• _SELECTED EXTRACT_
Appellant Charles Clyde Pittman, Jr., was convicted of malice murder, possession of a firearm during the commission of a crime and possession of a firearm by a first offender probationer. 1
The victim was appellant's aunt, Linda Hunt.
Ms. Hunt's body was found in her mobile home by relatives and a friend after she did not report to work. She had died as a result of a single gunshot wound that entered behind her right ear and exited near her left jaw. Expert testimony established that the shot was fired from a distance of less than one inch. Appellant told investigating officers he had shot the victim while in a cocaine-induced state and had asked his girlfriend to dispose of the murder weapon. The girlfriend led investigators to the gun that appellant had given her, and experts identified it as the weapon that fired the fatal shot. Appellant also stated he had burned the clothing he was wearing when the victim was killed, and investigators found the ashes of a fire at the site appellant described. There was evidence at the murder scene that an open can of paint had been knocked over after the victim was killed and before her body was found. Fresh paint removed from the upholstery of the driver's seat of the car appellant used was determined by an expert to be like the spilled paint "with respect to color, texture, microchemical reactivity, detailed binder characteristics and pigment characteristics." The State also introduced evidence that, at the time of the murder, appellant was on probation. The evidence was sufficient to authorize a rational trier of fact to find appellant guilty beyond a reasonable doubt of the crimes charged. Jackson v. Virginia, 443 U. S. 307 (99 SC 2781, 61 LE2d 560) (1979).
1. Appellant contends he was denied his right to a thorough and sifting cross-examination of several experts from the Georgia Bureau of Investigation's Crime Lab. Each expert had signed the GBI's "official report" which contained, in addition to the results of tests each expert had performed in conjunction with the murder investigation, an unattributed page listing suspects other than appellant. After questioning each expert about his or her test results, appellant's trial counsel attempted to ask the witness about the "suspects" portion of the GBI report. Each time, the trial court sustained the State's objection to trial counsel's inquiry.

• _EXERCISE TASK_
Condense the paragraph of the court opinion above that begins "1. Appellant contends" into a short bulleted list that keeps its main facts.

• _INFORMATION SUPPLIED_

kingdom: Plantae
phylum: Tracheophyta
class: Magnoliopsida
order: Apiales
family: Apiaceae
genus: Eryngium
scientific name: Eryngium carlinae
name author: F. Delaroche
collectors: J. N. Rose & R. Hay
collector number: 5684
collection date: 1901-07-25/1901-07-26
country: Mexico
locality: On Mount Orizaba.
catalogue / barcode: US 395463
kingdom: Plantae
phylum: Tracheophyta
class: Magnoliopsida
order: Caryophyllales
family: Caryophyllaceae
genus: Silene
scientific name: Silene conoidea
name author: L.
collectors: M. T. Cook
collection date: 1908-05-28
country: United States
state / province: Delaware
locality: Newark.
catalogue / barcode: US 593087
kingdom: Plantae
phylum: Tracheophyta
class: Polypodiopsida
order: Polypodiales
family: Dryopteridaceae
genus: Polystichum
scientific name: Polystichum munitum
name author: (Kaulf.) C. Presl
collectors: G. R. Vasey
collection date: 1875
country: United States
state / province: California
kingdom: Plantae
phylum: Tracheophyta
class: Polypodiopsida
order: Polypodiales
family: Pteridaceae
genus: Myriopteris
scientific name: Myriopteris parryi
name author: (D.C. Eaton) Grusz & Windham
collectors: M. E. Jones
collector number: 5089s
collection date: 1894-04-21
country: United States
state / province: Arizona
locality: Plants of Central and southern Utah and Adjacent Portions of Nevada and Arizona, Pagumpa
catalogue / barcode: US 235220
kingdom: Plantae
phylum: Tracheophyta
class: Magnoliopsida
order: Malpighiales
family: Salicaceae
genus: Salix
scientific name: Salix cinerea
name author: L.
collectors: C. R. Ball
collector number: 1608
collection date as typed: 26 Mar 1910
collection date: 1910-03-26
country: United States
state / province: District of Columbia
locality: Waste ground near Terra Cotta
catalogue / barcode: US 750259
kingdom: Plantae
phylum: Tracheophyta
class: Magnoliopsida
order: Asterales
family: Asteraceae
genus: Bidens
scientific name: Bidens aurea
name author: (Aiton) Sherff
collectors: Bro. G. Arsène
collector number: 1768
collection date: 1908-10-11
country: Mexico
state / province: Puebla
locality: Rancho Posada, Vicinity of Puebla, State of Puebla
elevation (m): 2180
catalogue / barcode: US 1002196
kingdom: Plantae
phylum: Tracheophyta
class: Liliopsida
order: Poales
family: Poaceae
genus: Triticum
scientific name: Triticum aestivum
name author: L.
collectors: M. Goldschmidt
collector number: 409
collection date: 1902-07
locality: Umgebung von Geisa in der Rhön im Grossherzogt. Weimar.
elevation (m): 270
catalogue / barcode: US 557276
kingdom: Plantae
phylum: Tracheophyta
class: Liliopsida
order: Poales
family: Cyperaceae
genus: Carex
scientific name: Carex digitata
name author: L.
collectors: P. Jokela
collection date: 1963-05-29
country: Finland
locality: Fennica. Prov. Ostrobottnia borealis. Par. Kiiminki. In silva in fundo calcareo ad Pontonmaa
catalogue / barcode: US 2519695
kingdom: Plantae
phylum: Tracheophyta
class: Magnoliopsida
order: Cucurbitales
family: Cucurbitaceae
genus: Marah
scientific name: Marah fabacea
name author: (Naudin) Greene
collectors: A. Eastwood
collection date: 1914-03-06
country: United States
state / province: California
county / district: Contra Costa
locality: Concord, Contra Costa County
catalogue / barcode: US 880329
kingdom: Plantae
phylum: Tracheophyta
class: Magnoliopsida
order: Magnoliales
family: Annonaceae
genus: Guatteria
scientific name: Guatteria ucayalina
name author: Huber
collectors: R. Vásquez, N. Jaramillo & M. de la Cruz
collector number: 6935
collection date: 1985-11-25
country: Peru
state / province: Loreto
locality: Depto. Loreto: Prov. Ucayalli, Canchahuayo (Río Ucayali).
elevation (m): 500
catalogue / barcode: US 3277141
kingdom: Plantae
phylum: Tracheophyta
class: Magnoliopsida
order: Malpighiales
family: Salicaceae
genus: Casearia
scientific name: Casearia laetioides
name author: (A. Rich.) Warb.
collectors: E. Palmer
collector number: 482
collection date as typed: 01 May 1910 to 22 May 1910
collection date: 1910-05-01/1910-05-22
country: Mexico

• _REPLY_
- Appellant claims he was denied a thorough and sifting cross-examination of several experts from the Georgia Bureau of Investigation's Crime Lab.
- Each expert had signed the GBI's "official report." The report held the results of tests each expert performed for the murder investigation. It also held an unattributed page listing suspects other than appellant.
- After questioning each expert about the test results, trial counsel tried to ask about the "suspects" portion of the report.
- Each time, the trial court sustained the State's objection.